On Monday, Navy Senior Chief Special Warfare Operator Edward C. Byers Jr. received the Medal Of Honor for his bravery during a December 2012 hostage rescue in rural Afghanistan. Senior Chief Byers is nothing short of an American hero for his actions in the operation, engaging multiple enemy combatants in hand-to-hand combat while making sure the hostage was extracted. Here’s how the Navy described Byer’s swift action in fact of certain danger in their official press release:
As the patrol closed to within 25 meters of the target building, a guard became aware of the rescue force. The forward-most assaulter shot at the guard and ran towards the door to make entry as the guard disappeared inside. Chief Byers was the second assaulter in a sprint towards the door.
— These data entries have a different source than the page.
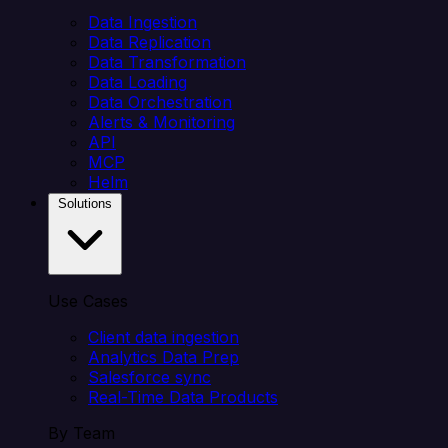
Data Ingestion
Data Replication
Data Transformation
Data Loading
Data Orchestration
Alerts & Monitoring
API
MCP
Helm
Solutions
Use Cases
Client data ingestion
Analytics Data Prep
Salesforce sync
Real-Time Data Products
By Team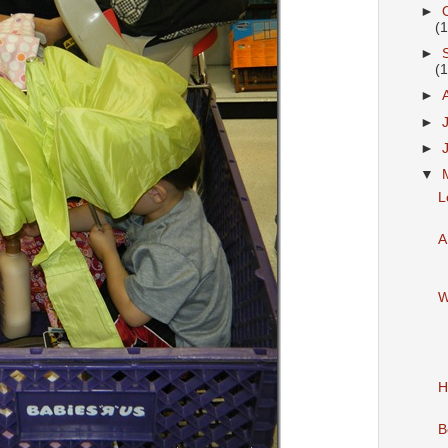
►
(
►
(
►
►
►
▼
L
A
W
H
B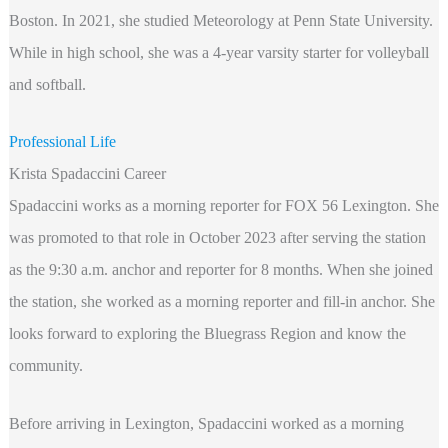
Boston. In 2021, she studied Meteorology at Penn State University.
While in high school, she was a 4-year varsity starter for volleyball
and softball.
Professional Life
Krista Spadaccini Career
Spadaccini works as a morning reporter for FOX 56 Lexington. She
was promoted to that role in October 2023 after serving the station
as the 9:30 a.m. anchor and reporter for 8 months. When she joined
the station, she worked as a morning reporter and fill-in anchor. She
looks forward to exploring the Bluegrass Region and know the
community.
Before arriving in Lexington, Spadaccini worked as a morning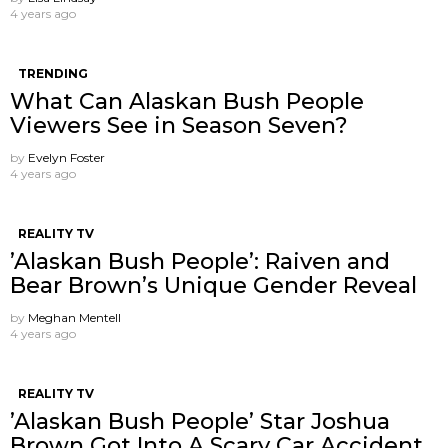
4 years ago
TRENDING
What Can Alaskan Bush People
Viewers See in Season Seven?
by
Evelyn Foster
4 years ago
REALITY TV
’Alaskan Bush People’: Raiven and
Bear Brown’s Unique Gender Reveal
by
Meghan Mentell
4 years ago
REALITY TV
’Alaskan Bush People’ Star Joshua
Brown Got Into A Scary Car Accident.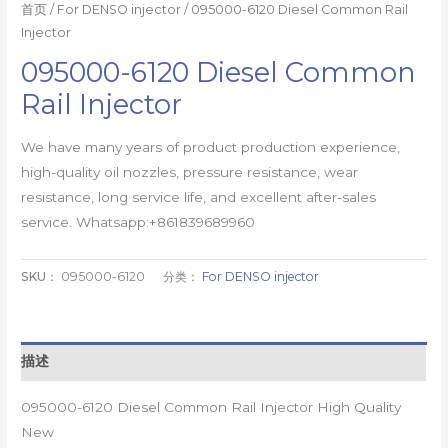
首页
/
For DENSO injector
/ 095000-6120 Diesel Common Rail
Injector
095000-6120 Diesel Common
Rail Injector
We have many years of product production experience,
high-quality oil nozzles, pressure resistance, wear
resistance, long service life, and excellent after-sales
service. Whatsapp:+861839689960
SKU：
095000-6120
分类：
For DENSO injector
描述
095000-6120 Diesel Common Rail Injector High Quality
New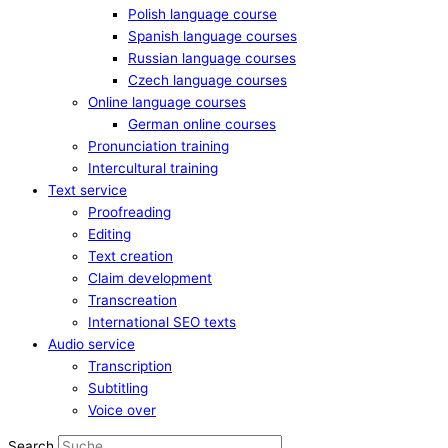
Polish language course
Spanish language courses
Russian language courses
Czech language courses
Online language courses
German online courses
Pronunciation training
Intercultural training
Text service
Proofreading
Editing
Text creation
Claim development
Transcreation
International SEO texts
Audio service
Transcription
Subtitling
Voice over
Search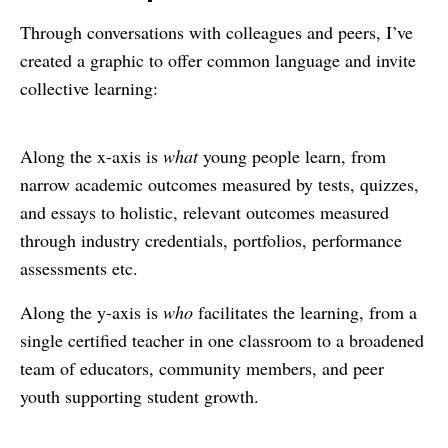
Through conversations with colleagues and peers, I’ve
created a graphic to offer common language and invite
collective learning:
Along the x-axis is
what
young people learn, from
narrow academic outcomes measured by tests, quizzes,
and essays to holistic, relevant outcomes measured
through industry credentials, portfolios, performance
assessments etc.
Along the y-axis is
who
facilitates the learning, from a
single certified teacher in one classroom to a broadened
team of educators, community members, and peer
youth supporting student growth.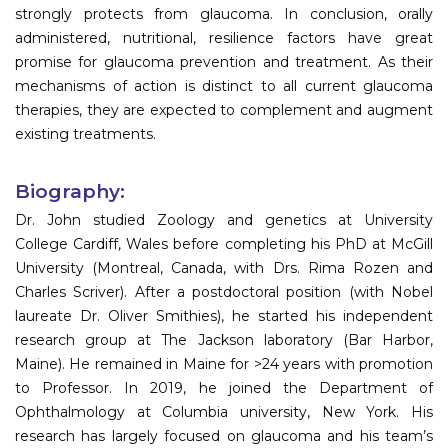
strongly protects from glaucoma. In conclusion, orally
administered, nutritional, resilience factors have great
promise for glaucoma prevention and treatment. As their
mechanisms of action is distinct to all current glaucoma
therapies, they are expected to complement and augment
existing treatments.
Biography:
Dr. John studied Zoology and genetics at University
College Cardiff, Wales before completing his PhD at McGill
University (Montreal, Canada, with Drs. Rima Rozen and
Charles Scriver). After a postdoctoral position (with Nobel
laureate Dr. Oliver Smithies), he started his independent
research group at The Jackson laboratory (Bar Harbor,
Maine). He remained in Maine for >24 years with promotion
to Professor. In 2019, he joined the Department of
Ophthalmology at Columbia university, New York. His
research has largely focused on glaucoma and his team’s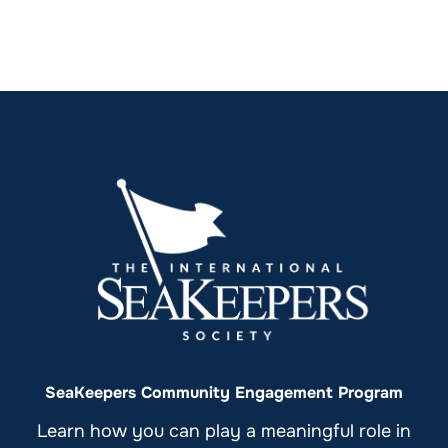
SeaKeepers Community Engagement Program
Learn how you can play a meaningful role in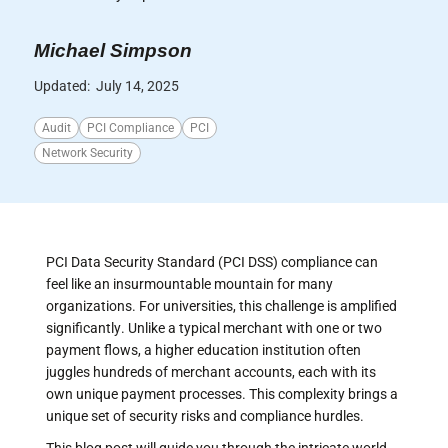
Michael Simpson
Updated:
July 14, 2025
Audit
PCI Compliance
PCI
Network Security
PCI Data Security Standard (PCI DSS) compliance can
feel like an insurmountable mountain for many
organizations. For universities, this challenge is amplified
significantly. Unlike a typical merchant with one or two
payment flows, a higher education institution often
juggles hundreds of merchant accounts, each with its
own unique payment processes. This complexity brings a
unique set of security risks and compliance hurdles.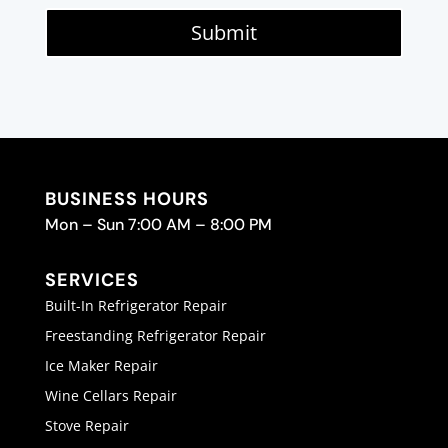
Submit
BUSINESS HOURS
Mon – Sun 7:00 AM – 8:00 PM
SERVICES
Built-In Refrigerator Repair
Freestanding Refrigerator Repair
Ice Maker Repair
Wine Cellars Repair
Stove Repair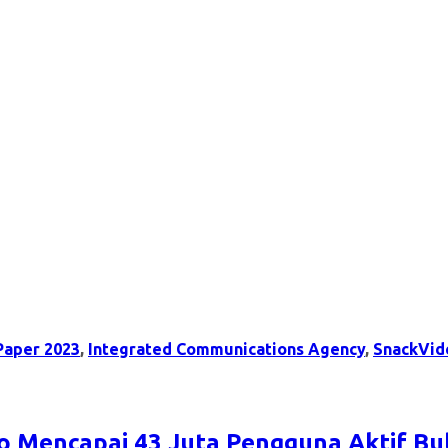
Paper 2023
,
Integrated Communications Agency
,
SnackVid
eo Mencapai 43 Juta Pengguna Aktif Bu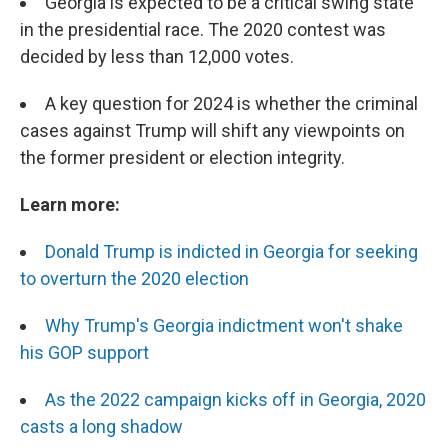
Georgia is expected to be a critical swing state
in the presidential race. The 2020 contest was
decided by less than 12,000 votes.
A key question for 2024 is whether the criminal
cases against Trump will shift any viewpoints on
the former president or election integrity.
Learn more:
Donald Trump is indicted in Georgia for seeking
to overturn the 2020 election
Why Trump's Georgia indictment won't shake
his GOP support
As the 2022 campaign kicks off in Georgia, 2020
casts a long shadow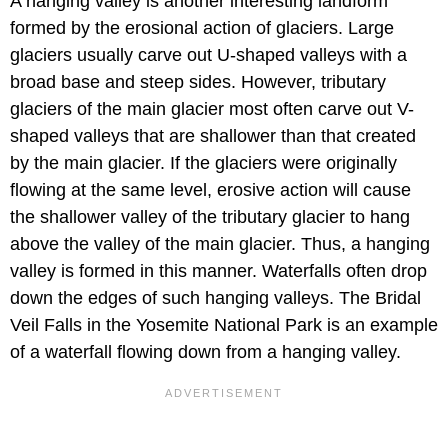
A hanging valley is another interesting landform
formed by the erosional action of glaciers. Large
glaciers usually carve out U-shaped valleys with a
broad base and steep sides. However, tributary
glaciers of the main glacier most often carve out V-
shaped valleys that are shallower than that created
by the main glacier. If the glaciers were originally
flowing at the same level, erosive action will cause
the shallower valley of the tributary glacier to hang
above the valley of the main glacier. Thus, a hanging
valley is formed in this manner. Waterfalls often drop
down the edges of such hanging valleys. The Bridal
Veil Falls in the Yosemite National Park is an example
of a waterfall flowing down from a hanging valley.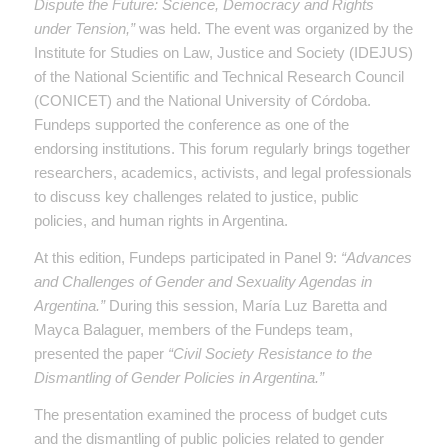
Dispute the Future: Science, Democracy and Rights
under Tension,”
was held. The event was organized by the
Institute for Studies on Law, Justice and Society (IDEJUS)
of the National Scientific and Technical Research Council
(CONICET) and the National University of Córdoba.
Fundeps supported the conference as one of the
endorsing institutions. This forum regularly brings together
researchers, academics, activists, and legal professionals
to discuss key challenges related to justice, public
policies, and human rights in Argentina.
At this edition, Fundeps participated in Panel 9:
“Advances
and Challenges of Gender and Sexuality Agendas in
Argentina.”
During this session, María Luz Baretta and
Mayca Balaguer, members of the Fundeps team,
presented the paper
“Civil Society Resistance to the
Dismantling of Gender Policies in Argentina.”
The presentation examined the process of budget cuts
and the dismantling of public policies related to gender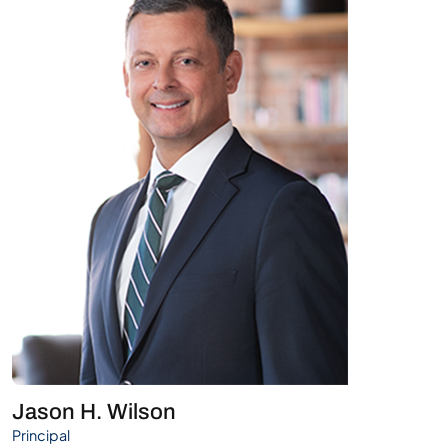
Jason H. Wilson
Principal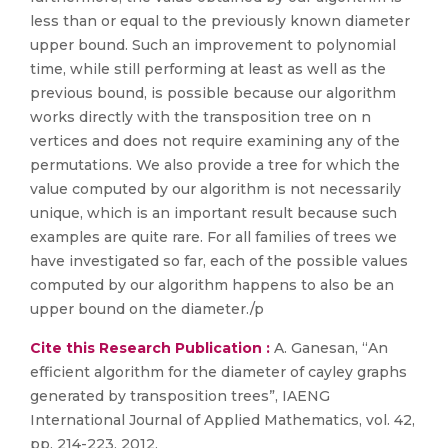
less than or equal to the previously known diameter
upper bound. Such an improvement to polynomial
time, while still performing at least as well as the
previous bound, is possible because our algorithm
works directly with the transposition tree on n
vertices and does not require examining any of the
permutations. We also provide a tree for which the
value computed by our algorithm is not necessarily
unique, which is an important result because such
examples are quite rare. For all families of trees we
have investigated so far, each of the possible values
computed by our algorithm happens to also be an
upper bound on the diameter./p
Cite this Research Publication :
A. Ganesan, “An
efficient algorithm for the diameter of cayley graphs
generated by transposition trees”, IAENG
International Journal of Applied Mathematics, vol. 42,
pp. 214-223, 2012.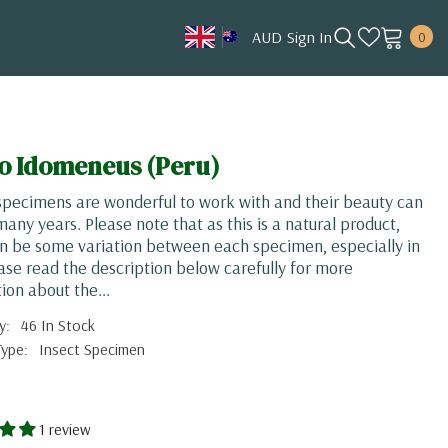
0
AUD
Sign In
0
item
AUD
CAD
HKD
go Idomeneus (Peru)
JPY
pecimens are wonderful to work with and their beauty can
KRW
 many years. Please note that as this is a natural product,
n be some variation between each specimen, especially in
MYR
ease read the description below carefully for more
NOK
ion about the...
NZD
y:
46 In Stock
Type:
Insect Specimen
SGD
USD
1 review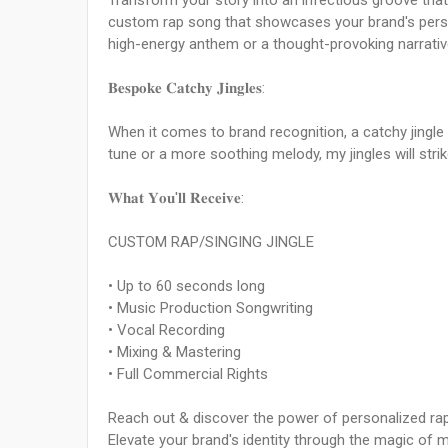
Transform your story into an infectious groove that w
custom rap song that showcases your brand's person
high-energy anthem or a thought-provoking narrativ
𝐁𝐞𝐬𝐩𝐨𝐤𝐞 𝐂𝐚𝐭𝐜𝐡𝐲 𝐉𝐢𝐧𝐠𝐥𝐞𝐬:
When it comes to brand recognition, a catchy jingle
tune or a more soothing melody, my jingles will strik
𝐖𝐡𝐚𝐭 𝐘𝐨𝐮'𝐥𝐥 𝐑𝐞𝐜𝐞𝐢𝐯𝐞:
CUSTOM RAP/SINGING JINGLE
• Up to 60 seconds long
• Music Production Songwriting
• Vocal Recording
• Mixing & Mastering
• Full Commercial Rights
Reach out & discover the power of personalized rap
Elevate your brand's identity through the magic of 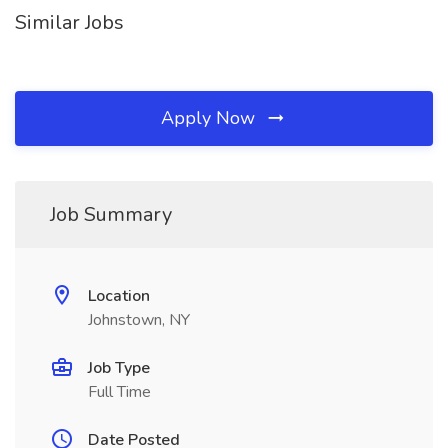
Similar Jobs
Apply Now
Job Summary
Location
Johnstown, NY
Job Type
Full Time
Date Posted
Six layers of blankets securely fastened to the ceiling and walls served as the Afghan door. While Chief Byers tried to rip down the blankets, the first assaulter pushed his way through the doorway and was immediately shot by enemy AK-47 fire. Chief Byers, fully aware of the hostile threat inside the room, boldly entered and immediately engaged a guard pointing an AK-47 towards him. As he was engaging that guard, another adult male darted towards the corner of the room. Chief Byers could not distinguish if the person may have been the hostage scrambling away or a guard attempting to arm himself with an AK-47 that lay in the corner. Chief Byers tackled the unknown male and seized control of him. While in hand-to-hand combat, Chief Byers maintained control of the unknown male with one hand, while adjusting the focus of his night vision goggles (NVGs) with his other. Once his NVGs were focused, he recognized that the male was not the hostage and engaged the struggling armed guard.
By now other team members had entered the room and were calling to Dr. Joseph to identify himself. Chief Byers heard an unknown voice speak English from his right side. He immediately leaped across the room and selflessly flung his body on top of the American hostage, shielding him from the continued rounds being fired across the room. Almost simultaneously, Chief Byers identified an additional enemy fighter directly behind Dr. Joseph. While covering the hostage with his body, Chief Byers was able to pin the enemy combatant to the wall with his hand around the enemy’s throat. Unable to fire any effective rounds into the enemy, Chief Byers was able to restrain the combatant enough to enable his teammate to fire precision shots, eliminating the final threat within the room.
Last night on Colbert, the Navy SEAL hero was a total class act, using the appearance on national TV to pay tribute to US Navy Petty Officer 1st Class Nicolas Checque, who was lost in the mission.
The nod Byers gives to Checque and his other fallen brothers is as big of a Bro move as it gets. Bravo to Stephen Colbert for giving such a worthy message an outlet.